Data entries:
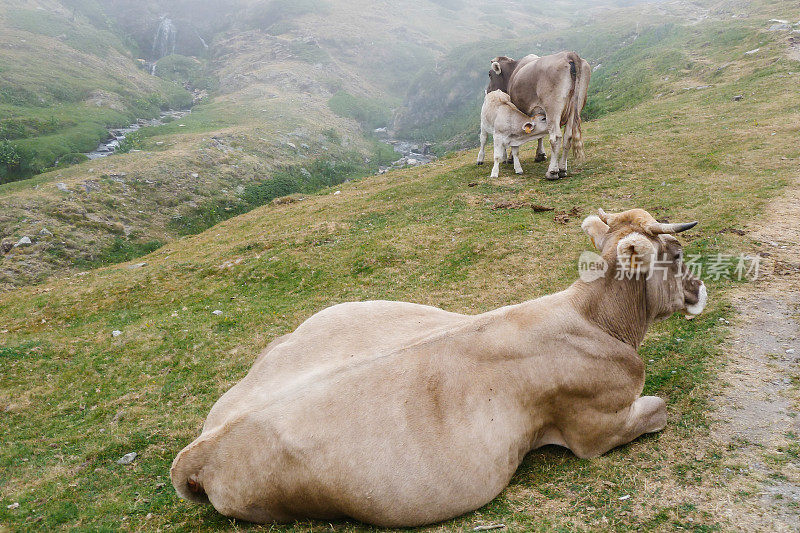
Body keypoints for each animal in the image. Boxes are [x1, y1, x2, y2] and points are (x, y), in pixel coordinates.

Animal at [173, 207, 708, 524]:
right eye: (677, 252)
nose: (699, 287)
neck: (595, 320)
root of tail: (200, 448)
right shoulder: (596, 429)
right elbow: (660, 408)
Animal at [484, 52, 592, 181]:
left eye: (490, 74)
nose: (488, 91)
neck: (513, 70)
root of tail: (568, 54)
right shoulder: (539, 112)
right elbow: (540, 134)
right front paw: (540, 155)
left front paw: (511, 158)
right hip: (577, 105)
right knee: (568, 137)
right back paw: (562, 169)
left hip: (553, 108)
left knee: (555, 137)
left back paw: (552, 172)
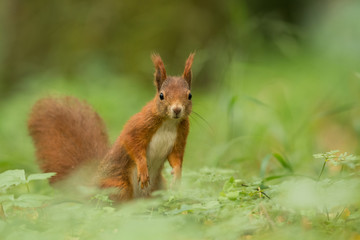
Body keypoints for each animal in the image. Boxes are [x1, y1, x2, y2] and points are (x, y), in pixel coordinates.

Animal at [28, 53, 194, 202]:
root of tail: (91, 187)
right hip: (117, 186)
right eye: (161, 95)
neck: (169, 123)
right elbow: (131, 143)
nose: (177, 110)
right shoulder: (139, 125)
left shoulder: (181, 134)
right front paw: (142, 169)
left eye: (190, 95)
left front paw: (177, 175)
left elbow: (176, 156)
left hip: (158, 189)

==

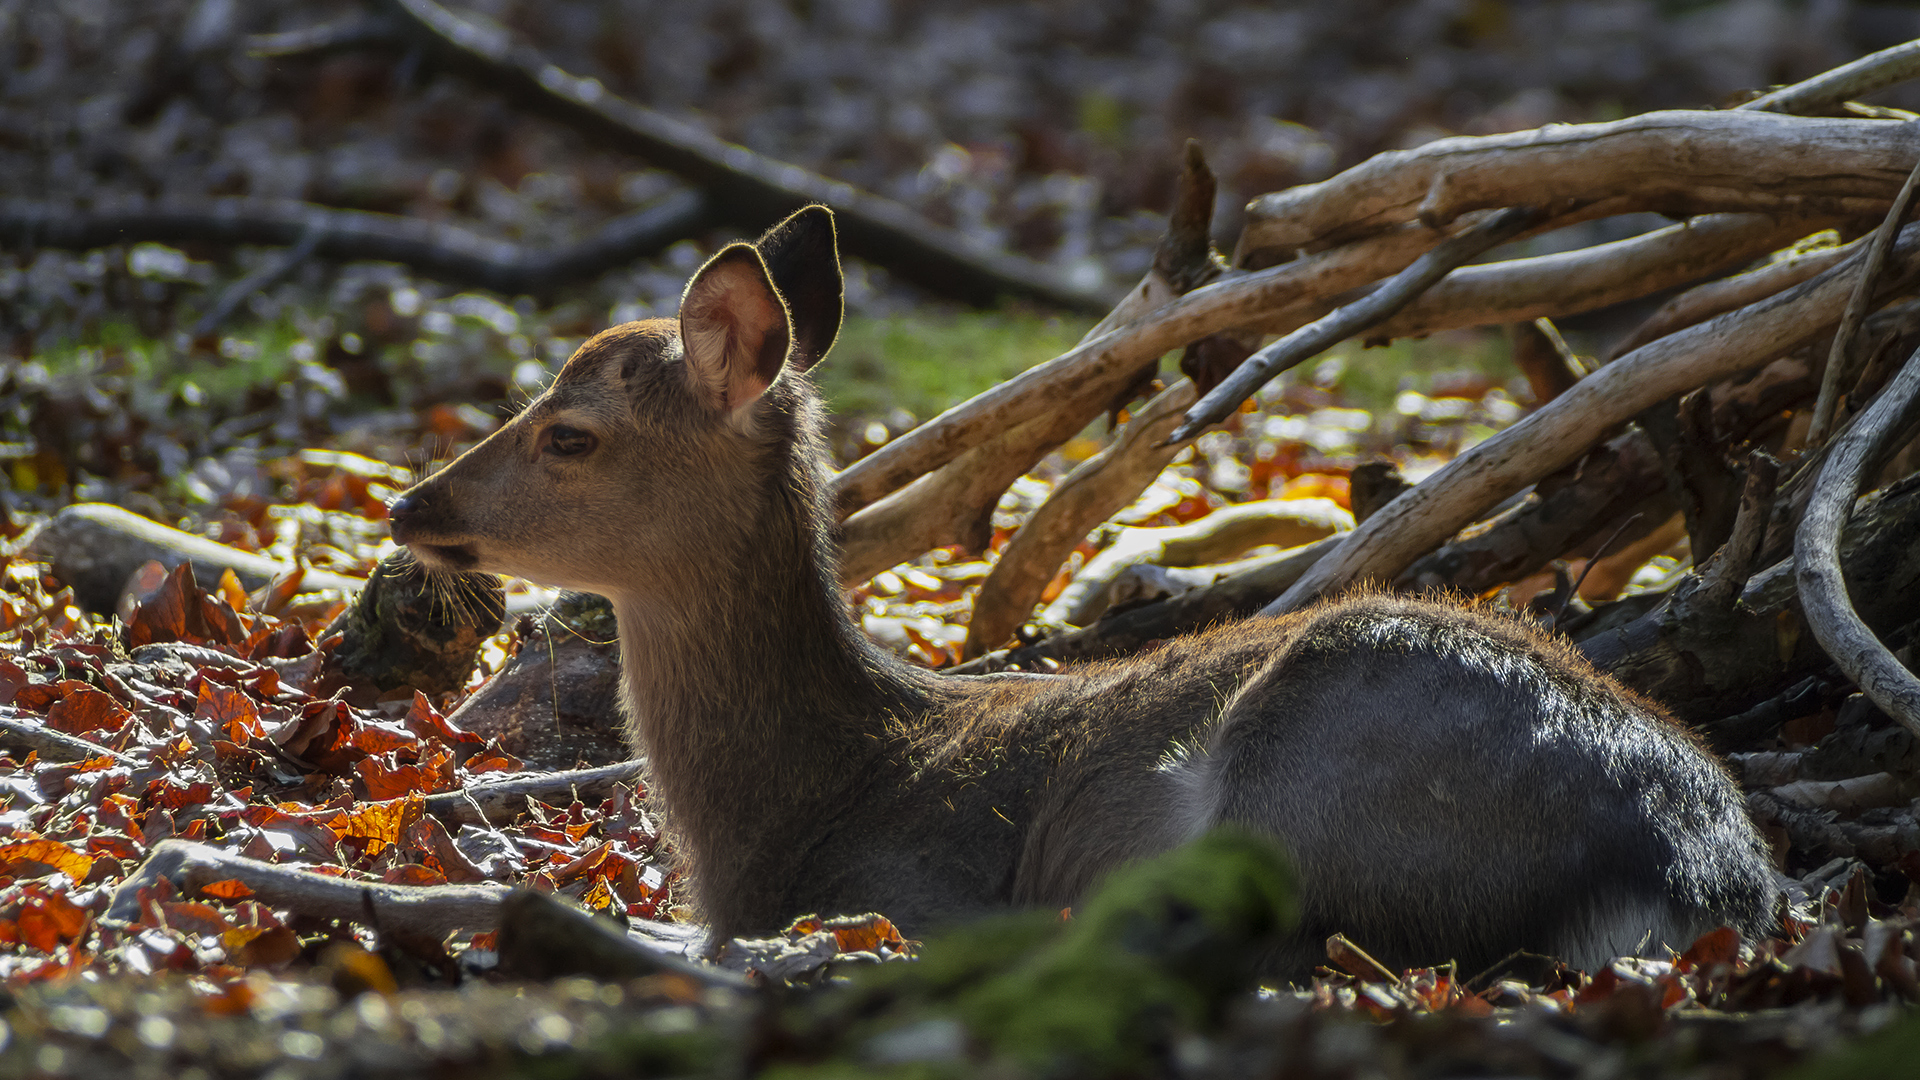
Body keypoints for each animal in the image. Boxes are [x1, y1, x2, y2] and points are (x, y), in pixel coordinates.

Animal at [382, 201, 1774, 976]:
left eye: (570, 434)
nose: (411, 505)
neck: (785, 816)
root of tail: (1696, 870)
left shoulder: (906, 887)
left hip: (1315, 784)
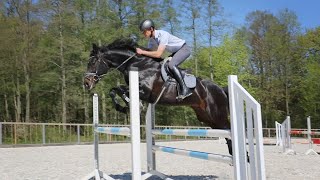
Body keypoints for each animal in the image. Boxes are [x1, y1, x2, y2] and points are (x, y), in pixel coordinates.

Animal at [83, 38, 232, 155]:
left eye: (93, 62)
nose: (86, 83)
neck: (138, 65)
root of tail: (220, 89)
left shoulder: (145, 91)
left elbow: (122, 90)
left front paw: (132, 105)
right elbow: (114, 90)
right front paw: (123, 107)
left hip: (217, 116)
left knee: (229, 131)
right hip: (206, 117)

PROBLEM: The lines needed are those in the data above that hold the string "front"; copy each of them.

THE ANSWER:
right front paw: (540, 155)
left front paw: (511, 158)
right front paw: (142, 169)
left front paw: (177, 175)
left front paw: (132, 105)
right front paw: (123, 107)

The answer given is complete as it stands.